• _Stated goal 1_:
Answer these from the add_cow_mids documentation:
(a) Which version of the CoW-MID data does the package contain?
(b) Which two countries and which year are given to show a dyad with several dispute onsets in one year?
(c) What does the output return if keep is not specified?

• _Supplied passage_:
Add Correlates of War (CoW) Militarized Interstate Dispute (MID) data to dyad-year data frame
Source:R/add_cow_mids.R
add_cow_mids.Rd
add_cow_mids()
merges in CoW's MID data to a dyad-year data frame.
The version of the CoW-MID data in this package is version 5.0.
Arguments
- data
a dyad-year data frame (either "directed" or "non-directed")
- keep
an optional parameter, specified as a character vector, passed to the function in a
select(one_of(.))
wrapper. This allows the user to discard unwanted columns from the directed dispute data so that the output does not consume too much space in memory. Note: the Correlates of War system codes (ccode1
,ccode2
), the observation year (year
), the presence or absence of an ongoing MID (cowmidongoing
), and the presence or absence of a unique MID onset (cowmidonset
) are always returned. It would be foolish and self-defeating to eliminate those observations. The user is free to keep or discard anything else they see fit.If
keep
is not specified in the function, the ensuing output returns everything.
Value
add_cow_mids()
takes a dyad-year data frame and adds dyad-year dispute information
from the CoW-MID data.
Details
Dyads are capable of having multiple disputes in a given year, which can create a problem for merging into a complete dyad-year data frame. Consider the case of France and Italy in 1860, which had three separate dispute onsets that year (MID#0112, MID#0113, MID#0306), as illustrative of the problem. This merging process employs several rules to whittle down these duplicate dyad-years for merging into a dyad-year data frame.
The function will also return a message to the user about the case-exclusion rules that went into this process. Users who are interested in implementing their own case-exclusion rules should look up the "whittle" class of functions also provided in this package.
References
Palmer, Glenn, and Roseanne W. McManus and Vito D'Orazio and Michael R. Kenwick and Mikaela Karstens and Chase Bloch and Nick Dietrich and Kayla Kahn and Kellan Ritter and Michael J. Soules. 2021. "The MID5 Dataset, 2011–2014: Procedures, coding rules, and description" Conflict Management and Peace Science.
Examples
# \donttest{
# just call `library(tidyverse)` at the top of the your script
library(magrittr)
cow_ddy %>% add_cow_mids()

[Stored entries]
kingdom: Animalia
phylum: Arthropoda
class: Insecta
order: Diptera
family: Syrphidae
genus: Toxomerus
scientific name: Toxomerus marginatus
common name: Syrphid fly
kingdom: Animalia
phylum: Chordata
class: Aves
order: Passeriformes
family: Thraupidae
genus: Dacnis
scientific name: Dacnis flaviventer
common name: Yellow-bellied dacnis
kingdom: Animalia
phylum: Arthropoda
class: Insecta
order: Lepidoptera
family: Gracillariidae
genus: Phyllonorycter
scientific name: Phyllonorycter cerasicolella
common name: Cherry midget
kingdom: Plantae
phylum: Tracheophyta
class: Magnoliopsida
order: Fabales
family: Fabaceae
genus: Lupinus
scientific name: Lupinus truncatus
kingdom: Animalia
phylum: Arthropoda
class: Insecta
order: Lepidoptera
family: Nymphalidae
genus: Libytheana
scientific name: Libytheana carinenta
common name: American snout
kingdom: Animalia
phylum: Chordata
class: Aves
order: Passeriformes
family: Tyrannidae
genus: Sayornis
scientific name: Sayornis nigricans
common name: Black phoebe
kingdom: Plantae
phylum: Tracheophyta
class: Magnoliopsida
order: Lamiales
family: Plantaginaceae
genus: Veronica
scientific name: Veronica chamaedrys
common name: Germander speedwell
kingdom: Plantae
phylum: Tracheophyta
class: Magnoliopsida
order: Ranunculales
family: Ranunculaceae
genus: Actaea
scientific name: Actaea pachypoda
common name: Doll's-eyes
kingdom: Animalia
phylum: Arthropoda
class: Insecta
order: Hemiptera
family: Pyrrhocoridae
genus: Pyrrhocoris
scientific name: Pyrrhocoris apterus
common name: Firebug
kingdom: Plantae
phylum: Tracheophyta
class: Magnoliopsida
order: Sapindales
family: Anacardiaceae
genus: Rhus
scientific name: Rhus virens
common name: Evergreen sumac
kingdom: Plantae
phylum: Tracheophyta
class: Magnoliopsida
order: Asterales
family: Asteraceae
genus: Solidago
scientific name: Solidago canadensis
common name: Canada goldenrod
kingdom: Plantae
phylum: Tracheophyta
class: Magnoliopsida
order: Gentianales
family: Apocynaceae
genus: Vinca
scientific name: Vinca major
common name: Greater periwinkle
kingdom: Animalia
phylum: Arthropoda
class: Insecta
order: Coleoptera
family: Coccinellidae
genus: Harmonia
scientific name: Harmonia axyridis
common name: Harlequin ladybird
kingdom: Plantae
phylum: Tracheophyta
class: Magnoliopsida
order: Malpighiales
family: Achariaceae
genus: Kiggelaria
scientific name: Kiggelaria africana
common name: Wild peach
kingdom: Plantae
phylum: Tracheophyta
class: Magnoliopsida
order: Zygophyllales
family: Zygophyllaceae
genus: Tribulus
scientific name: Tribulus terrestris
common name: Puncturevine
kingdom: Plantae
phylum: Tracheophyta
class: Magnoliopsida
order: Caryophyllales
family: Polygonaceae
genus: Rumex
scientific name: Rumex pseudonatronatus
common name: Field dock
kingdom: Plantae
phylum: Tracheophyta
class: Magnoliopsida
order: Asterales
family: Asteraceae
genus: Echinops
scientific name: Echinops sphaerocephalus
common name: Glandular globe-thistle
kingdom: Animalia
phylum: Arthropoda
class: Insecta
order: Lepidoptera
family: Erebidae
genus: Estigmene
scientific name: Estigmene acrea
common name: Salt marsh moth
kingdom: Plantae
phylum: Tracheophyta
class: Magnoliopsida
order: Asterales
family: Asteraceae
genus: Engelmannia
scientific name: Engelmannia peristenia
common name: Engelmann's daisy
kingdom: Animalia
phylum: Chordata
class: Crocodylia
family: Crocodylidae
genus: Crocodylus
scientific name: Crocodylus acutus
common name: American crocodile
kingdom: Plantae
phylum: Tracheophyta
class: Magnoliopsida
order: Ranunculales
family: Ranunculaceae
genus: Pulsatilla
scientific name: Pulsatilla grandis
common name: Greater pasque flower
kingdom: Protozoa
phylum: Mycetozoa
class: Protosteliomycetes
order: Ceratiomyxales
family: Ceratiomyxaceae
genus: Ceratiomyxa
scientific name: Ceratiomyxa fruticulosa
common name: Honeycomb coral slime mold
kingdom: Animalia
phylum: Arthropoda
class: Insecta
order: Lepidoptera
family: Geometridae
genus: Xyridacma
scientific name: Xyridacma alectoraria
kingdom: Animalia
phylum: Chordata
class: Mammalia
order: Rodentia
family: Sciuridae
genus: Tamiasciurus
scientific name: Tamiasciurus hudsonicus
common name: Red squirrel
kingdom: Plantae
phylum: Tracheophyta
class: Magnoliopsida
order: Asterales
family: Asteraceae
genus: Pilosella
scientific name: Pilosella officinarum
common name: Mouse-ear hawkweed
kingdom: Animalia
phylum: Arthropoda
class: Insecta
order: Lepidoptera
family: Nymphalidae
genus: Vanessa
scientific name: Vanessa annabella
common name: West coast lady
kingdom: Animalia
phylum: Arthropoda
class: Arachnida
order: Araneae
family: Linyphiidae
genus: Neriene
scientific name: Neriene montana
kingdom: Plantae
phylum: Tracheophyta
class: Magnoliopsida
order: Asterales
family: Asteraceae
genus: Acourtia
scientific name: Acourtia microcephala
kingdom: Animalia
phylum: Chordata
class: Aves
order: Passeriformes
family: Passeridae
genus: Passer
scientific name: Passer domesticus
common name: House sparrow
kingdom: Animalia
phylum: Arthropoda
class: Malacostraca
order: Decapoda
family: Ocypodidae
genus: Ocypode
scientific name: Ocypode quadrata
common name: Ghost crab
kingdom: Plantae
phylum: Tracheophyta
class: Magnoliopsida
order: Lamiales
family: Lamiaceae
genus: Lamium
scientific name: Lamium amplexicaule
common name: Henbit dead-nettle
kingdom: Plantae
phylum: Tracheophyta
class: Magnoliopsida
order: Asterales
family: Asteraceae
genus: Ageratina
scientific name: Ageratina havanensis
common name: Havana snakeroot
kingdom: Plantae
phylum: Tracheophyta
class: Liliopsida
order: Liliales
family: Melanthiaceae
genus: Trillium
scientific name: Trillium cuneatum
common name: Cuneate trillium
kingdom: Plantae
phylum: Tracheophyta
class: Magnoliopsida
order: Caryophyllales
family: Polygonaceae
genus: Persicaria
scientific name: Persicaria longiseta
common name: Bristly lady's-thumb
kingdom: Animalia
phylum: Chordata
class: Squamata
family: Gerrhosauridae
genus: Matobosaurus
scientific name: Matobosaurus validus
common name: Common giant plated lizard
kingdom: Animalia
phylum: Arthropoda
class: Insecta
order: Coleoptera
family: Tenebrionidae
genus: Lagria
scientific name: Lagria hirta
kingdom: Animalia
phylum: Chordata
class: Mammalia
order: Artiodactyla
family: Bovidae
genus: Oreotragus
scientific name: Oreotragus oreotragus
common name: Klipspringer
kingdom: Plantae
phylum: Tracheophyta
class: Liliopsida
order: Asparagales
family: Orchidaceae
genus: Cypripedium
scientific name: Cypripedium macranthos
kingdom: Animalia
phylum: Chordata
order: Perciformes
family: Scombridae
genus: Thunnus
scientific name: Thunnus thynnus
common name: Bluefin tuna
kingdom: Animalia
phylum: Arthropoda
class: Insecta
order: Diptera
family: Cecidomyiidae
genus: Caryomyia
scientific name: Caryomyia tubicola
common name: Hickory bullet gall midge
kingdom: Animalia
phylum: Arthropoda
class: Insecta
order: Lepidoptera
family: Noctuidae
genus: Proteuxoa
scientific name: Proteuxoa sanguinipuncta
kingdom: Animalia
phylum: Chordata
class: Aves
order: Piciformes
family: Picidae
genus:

• _Stated goal 2_: Copy lines from the entries, beginning at the line that contains "family: Sciuridae" and stopping after the line that contains "genus: Vanessa".

• _Full response 1_:
(a) Version 5.0.
(b) France and Italy in 1860.
(c) Everything.

• _Full response 2_:
family: Sciuridae
genus: Tamiasciurus
scientific name: Tamiasciurus hudsonicus
common name: Red squirrel
kingdom: Plantae
phylum: Tracheophyta
class: Magnoliopsida
order: Asterales
family: Asteraceae
genus: Pilosella
scientific name: Pilosella officinarum
common name: Mouse-ear hawkweed
kingdom: Animalia
phylum: Arthropoda
class: Insecta
order: Lepidoptera
family: Nymphalidae
genus: Vanessa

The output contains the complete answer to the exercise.